# Difference between Left and Right Brake Drums?



## carbon02 (Feb 25, 2011)

Could this be an engineering attempt to track defects, by assigning a different part number to the left and the right? Form fit and function they are the same, but by part numbering them differently, you can very easily tell from inventory if there's a quality issue, or if they are seeing failures.

I've seen this done before in other industries. The same part, form fit and function is part numbered many times, for various tracking and marketing purposes.


----------



## Robby (Mar 1, 2013)

Remove each drum....sand it by hand with a heavy sandpaper....sand the glaze from the shoes as well (just break the glazing a bit. No emery allowed....the adhesive can cause a reaction of some sort) and reinstall on the other side. Re-adjust as needed. In short, you are rotating the drums.

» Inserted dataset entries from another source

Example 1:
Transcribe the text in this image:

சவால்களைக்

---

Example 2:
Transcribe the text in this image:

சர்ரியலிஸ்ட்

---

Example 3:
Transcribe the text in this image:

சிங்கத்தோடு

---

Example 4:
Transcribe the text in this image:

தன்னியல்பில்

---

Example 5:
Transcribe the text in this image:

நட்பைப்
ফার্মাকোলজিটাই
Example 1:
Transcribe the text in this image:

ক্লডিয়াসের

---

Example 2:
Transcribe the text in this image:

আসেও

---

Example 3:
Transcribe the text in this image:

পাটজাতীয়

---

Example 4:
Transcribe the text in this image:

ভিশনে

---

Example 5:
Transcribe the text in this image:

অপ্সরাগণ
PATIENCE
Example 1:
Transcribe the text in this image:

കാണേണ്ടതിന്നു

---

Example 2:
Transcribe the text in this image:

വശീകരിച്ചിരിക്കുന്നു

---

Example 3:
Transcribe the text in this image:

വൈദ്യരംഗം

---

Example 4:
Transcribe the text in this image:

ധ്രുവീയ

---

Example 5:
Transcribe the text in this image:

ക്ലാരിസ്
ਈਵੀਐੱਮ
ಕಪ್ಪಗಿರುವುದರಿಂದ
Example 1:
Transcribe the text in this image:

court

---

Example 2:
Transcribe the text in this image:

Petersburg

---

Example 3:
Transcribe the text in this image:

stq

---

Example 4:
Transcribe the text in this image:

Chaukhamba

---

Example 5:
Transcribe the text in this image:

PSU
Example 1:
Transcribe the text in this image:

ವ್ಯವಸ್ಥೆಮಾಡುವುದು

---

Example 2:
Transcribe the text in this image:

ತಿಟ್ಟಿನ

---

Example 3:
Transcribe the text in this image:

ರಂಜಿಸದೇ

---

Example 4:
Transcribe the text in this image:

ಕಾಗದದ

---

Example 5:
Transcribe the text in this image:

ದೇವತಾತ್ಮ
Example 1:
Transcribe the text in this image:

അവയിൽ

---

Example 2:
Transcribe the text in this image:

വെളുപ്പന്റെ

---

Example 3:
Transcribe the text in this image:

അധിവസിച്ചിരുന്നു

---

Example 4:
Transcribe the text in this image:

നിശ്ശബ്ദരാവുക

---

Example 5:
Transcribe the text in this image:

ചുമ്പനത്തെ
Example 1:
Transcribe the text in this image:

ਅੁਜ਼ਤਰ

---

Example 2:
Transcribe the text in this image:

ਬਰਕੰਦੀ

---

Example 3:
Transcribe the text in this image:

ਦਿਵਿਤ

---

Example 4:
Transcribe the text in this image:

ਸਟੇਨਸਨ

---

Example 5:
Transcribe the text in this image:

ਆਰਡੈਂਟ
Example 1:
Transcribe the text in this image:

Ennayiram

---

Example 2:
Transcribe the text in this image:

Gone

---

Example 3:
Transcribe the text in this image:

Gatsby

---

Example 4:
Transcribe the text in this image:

What you are doing is presenting a method to create a new wear pattern to the shoes.

I did this on my 12 eco.....end of noise......can't beat the price.

Write back in a few hundred miles.

Rob


----------



## Patman (May 7, 2011)

Another member pm'ed me and told m that one of the part#s was superseded by another. Remember how the AC Delco plug #s changed when the car was first built in 2011/12 until it finally resolved as 41-121. I believe there was 41-119 or 120 or something like that. the Drums are same fit and function for both sides so.... just a changing of the numbers. Turns out the # on the car is 12774829(I guess superseded by 13435981) I only saw that after doing as Robby suggested and swapping the drums only after sanding. I am now out to see how it is.


----------